Copy out word for word the section of the astronomy club notes below starting at "Mike discussed their" and ending at "around the details.".

***** PROVIDED TEXT

He went on to explain how colours are reproduced on printers and screens. There are two methods, the additive and subtractive. One uses the colours cyan, yellow and magenta in combination to make up all the other colours, the other uses red, green and blue. Mixing two of the primary colours in one system together gives you one of the primaries of the other.
Printers tend to use cyan, yellow and magenta, where as screens use red, green and blue. The two systems do not always represent the same colour in exactly the same way however. This is why a picture that looks good on screen can look disappointing on paper and vice versa.
There is an international standard agreed on the exact parameters of each shade of colour. It is impossible to print this off as an accurate colour chart and different peoples eyes may see these colours differently. However using the chart does ensure that things like traffic lights and road signs will always appear to be the same shade to you.
Printers and screens also cannot reproduce all of the colours, only a range of them. This is called a gamut. Screens are all adjusted to use the same gamut, but printers can very and may cover different colour ranges to screens. This is why pictures may not always print correctly.
Cassini – Huygens Andrew Mowbray
I gave a talk on the Cassini-Huygens mission.
I described Saturn, the history of the name and known facts about the planet. I then described ho wit had been observed by Galileo, Cassini and Huygens. I went through the discoveries of the Pioneer and Voyager Missions.
I described the making, launch and journey of the probe including it using Venus twice, Earth once and Jupiter once for gravity assist. I described its arrival at Saturn and showed a video of the Huygens probe’s descent onto the surface of Saturn’s moon, Titan. I also played a sound track of its descent through Titan’s atmosphere.
I showed pictures of the ring system of Saturn and also showed pictures of and gave details on Saturn’s major moons. I showed a storm in Saturn’s atmosphere that had also been observed from Earth.
The evening ended with a short video that Sian had made for a language company that teaches English to foreign students using videos of teenagers describing their hobbies.
Wednesday 14th June 2006
As it was daylight, we held a beginners’ evening.
Terry showed us a PowerPoint presentation of the Southchurch Hall Open Day on the 4th June. It included pictures of the Sun showing halos.
I then did a short presentation on the Summer Moon illusion. This is when the Moon seems bigger when it is lower in the sky. It is not really and photographs prove this. There are lots of theories as to why this occurs, but know one is really sure.
Mike then did the evenings main presentation on asteroids. These small bodies orbit the Sun mainly between the orbits of Mars and Jupiter. Jupiter’s gravity makes gaps in the asteroid belts. They are believed to be the remains of a shattered or failed planet as they orbit where a planet should be.
Other asteroids, called Trojans, orbit the Sun, 60 degrees ahead of and behind Jupiter. Another group orbit the Sun near Earth and some actually have strange orbit around Earth.
Mike discussed their composition and sizes. He also mentioned how to observe the bigger ones. Asteroid 2004-XP14 will be coming within 1.1 lunar distances on the early morning of July 3rd and the Club has decided to try and observe it. Mike passed around the details.
Wednesday 21st June 2006
The Nebulae Part Three – Andy Turner
Over the last two years, Andy has been giving a series of talks on the various types of nebulae and their formation. Tonight in the third part, he discussed the life cycles of stars from birth to death and how many of these result in nebulae.

**********
***** DATA SECTION

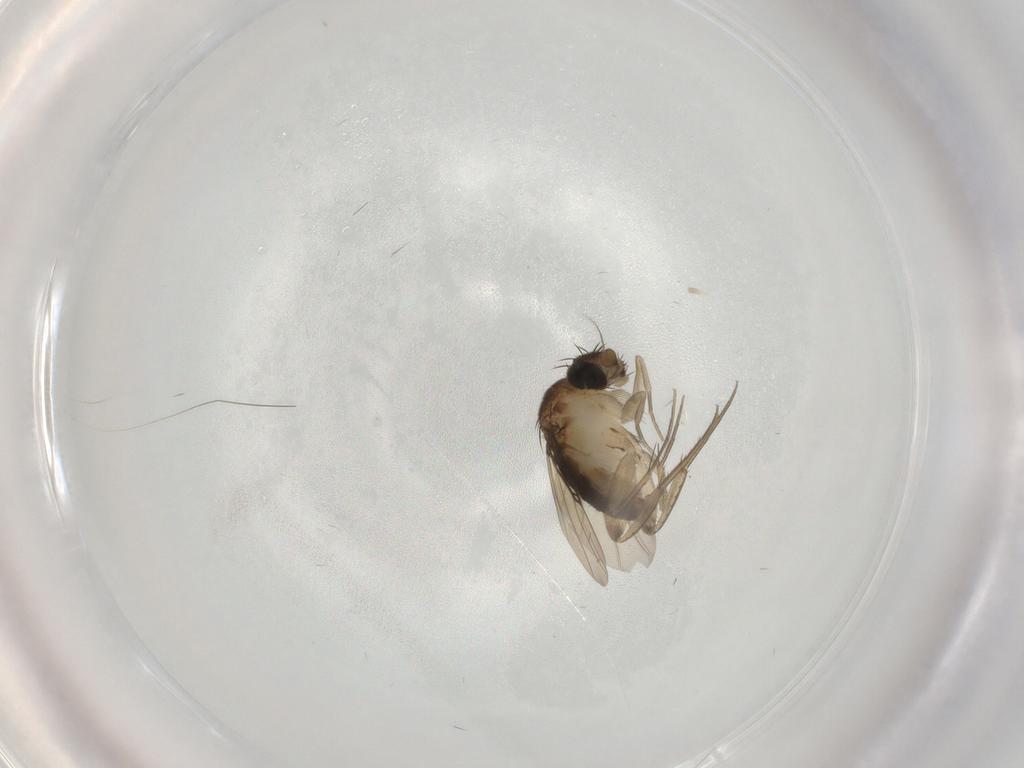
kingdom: Animalia
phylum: Arthropoda
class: Insecta
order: Diptera
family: Phoridae
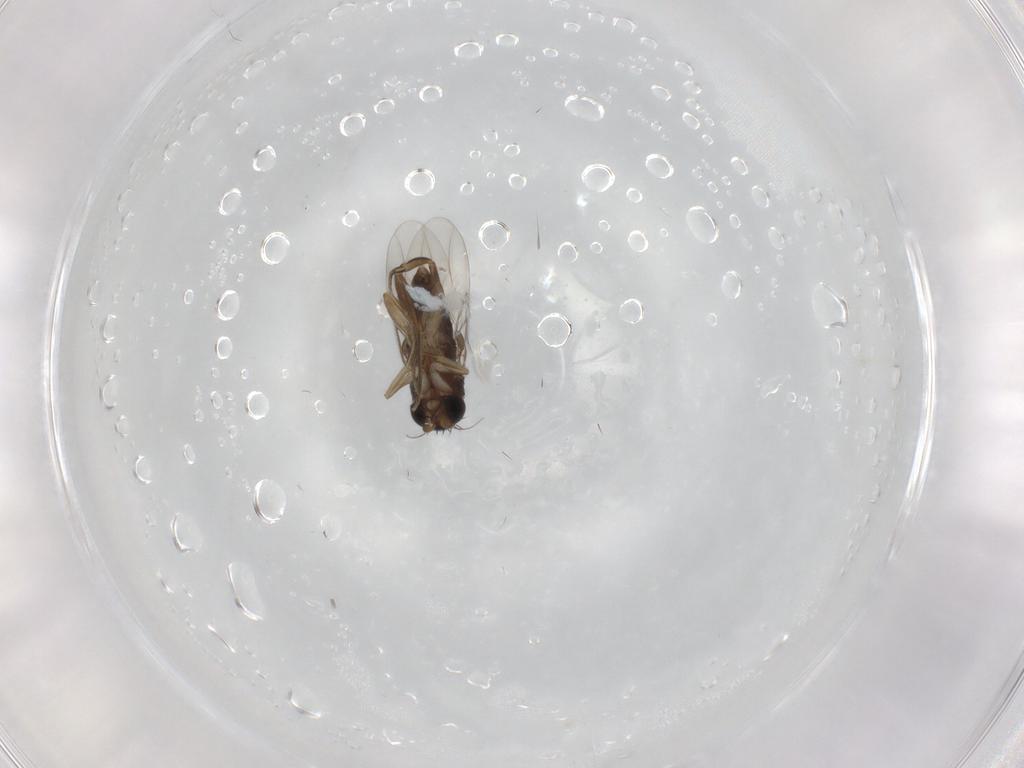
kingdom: Animalia
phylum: Arthropoda
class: Insecta
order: Diptera
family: Phoridae
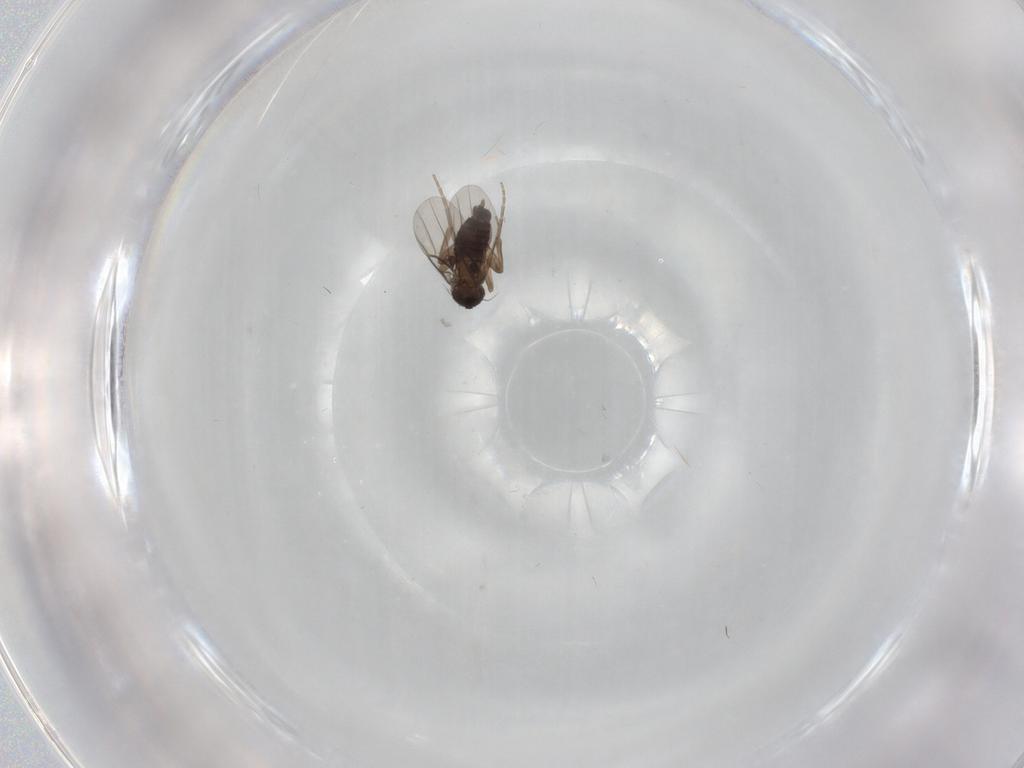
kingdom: Animalia
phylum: Arthropoda
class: Insecta
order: Diptera
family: Phoridae
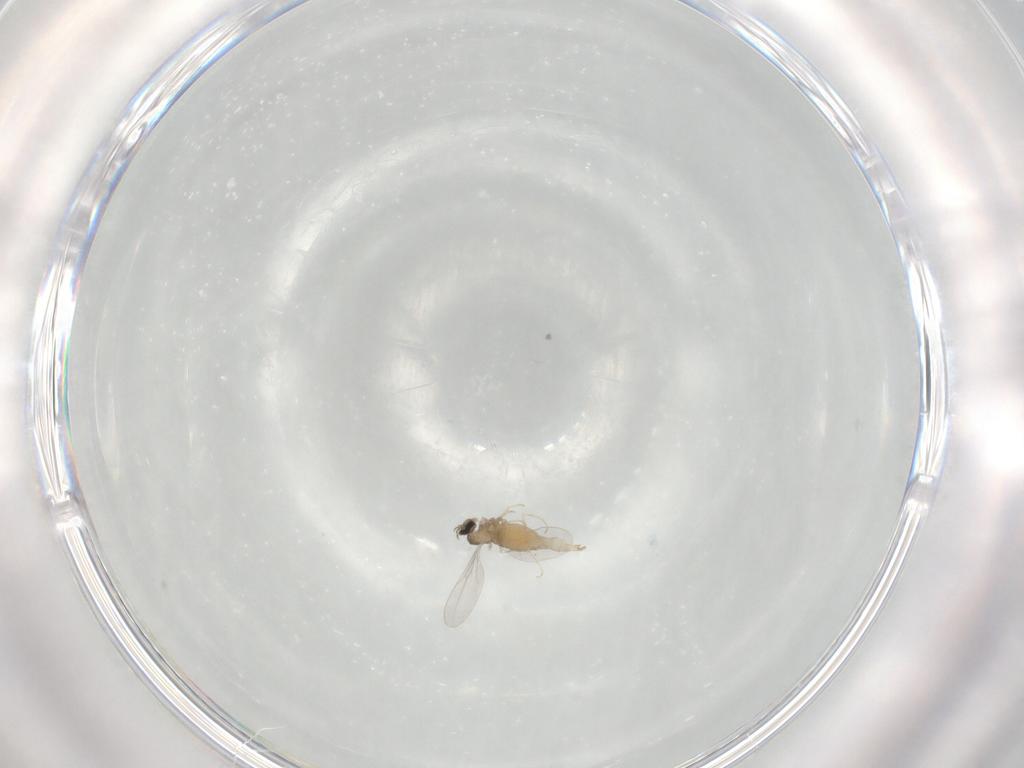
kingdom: Animalia
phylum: Arthropoda
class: Insecta
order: Diptera
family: Cecidomyiidae
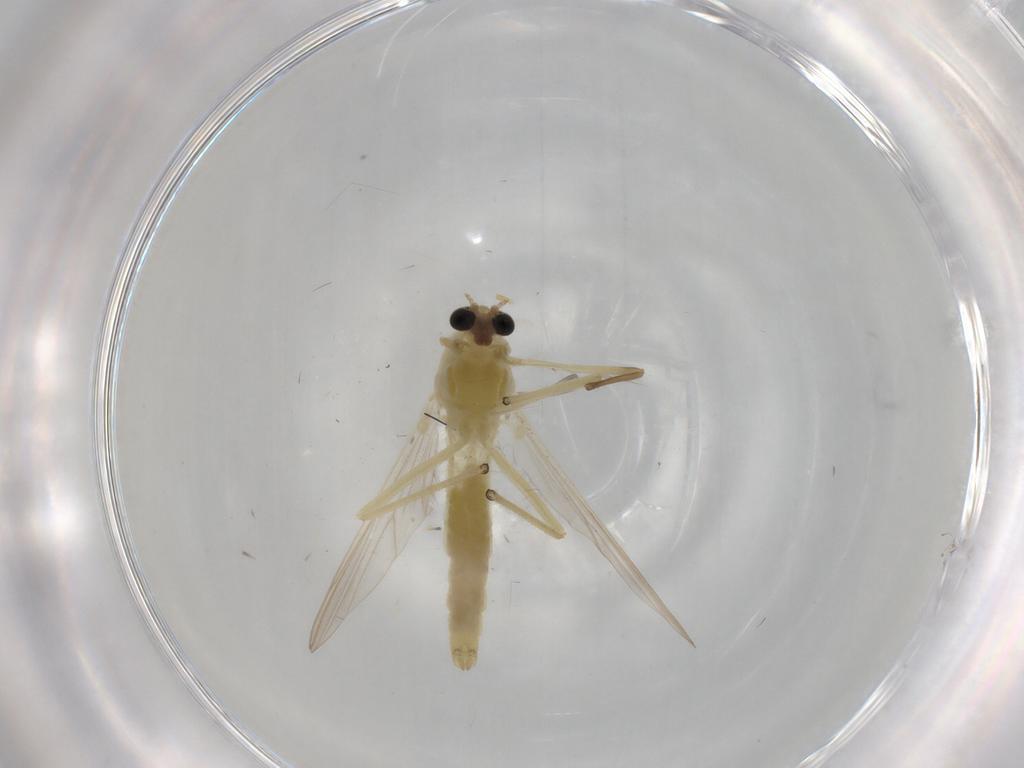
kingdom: Animalia
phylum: Arthropoda
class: Insecta
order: Diptera
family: Chironomidae
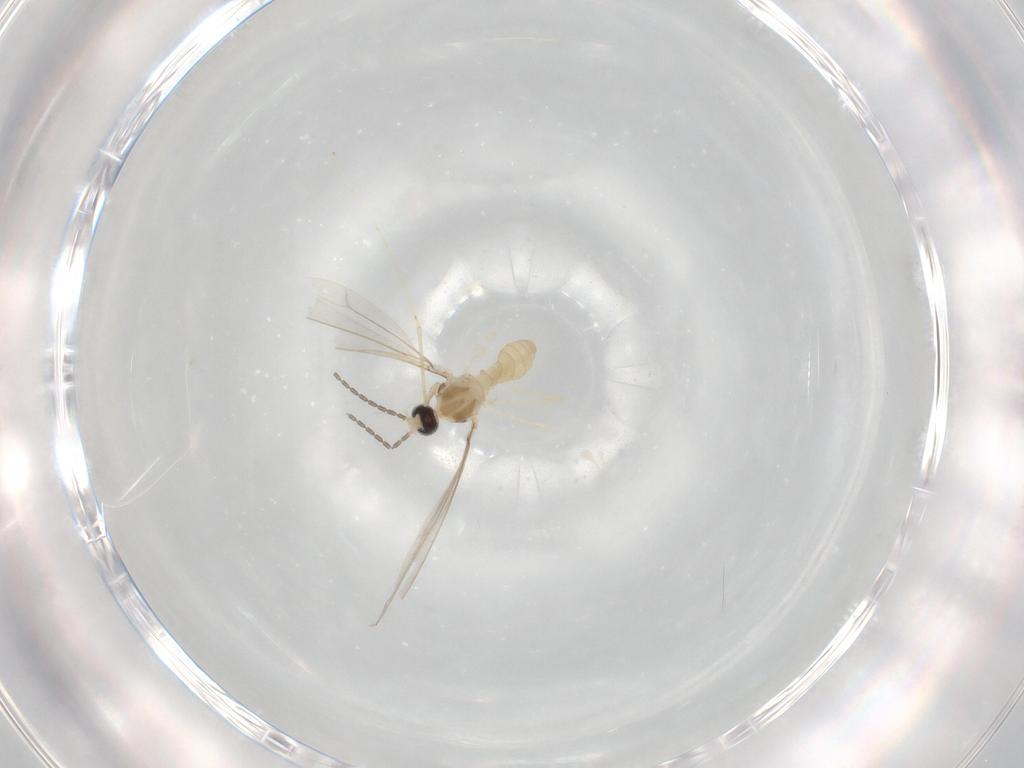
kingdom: Animalia
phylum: Arthropoda
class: Insecta
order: Diptera
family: Cecidomyiidae
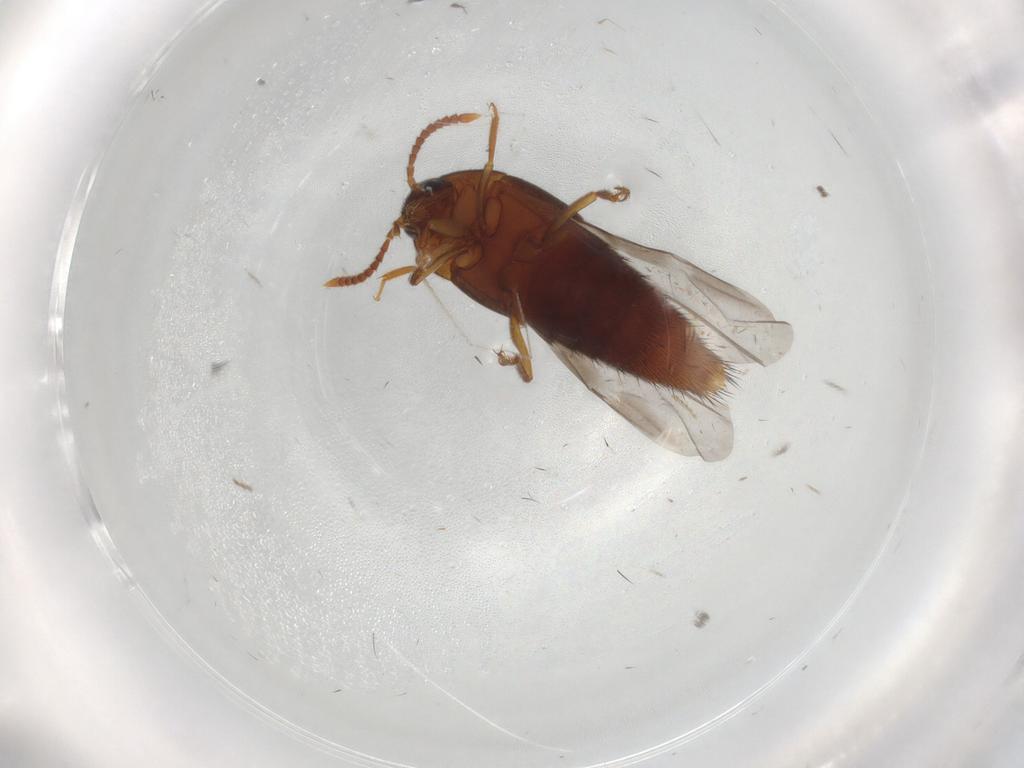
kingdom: Animalia
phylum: Arthropoda
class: Insecta
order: Coleoptera
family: Staphylinidae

**********

* [ANSWER IN FULL]
Mike discussed their composition and sizes. He also mentioned how to observe the bigger ones. Asteroid 2004-XP14 will be coming within 1.1 lunar distances on the early morning of July 3rd and the Club has decided to try and observe it. Mike passed around the details.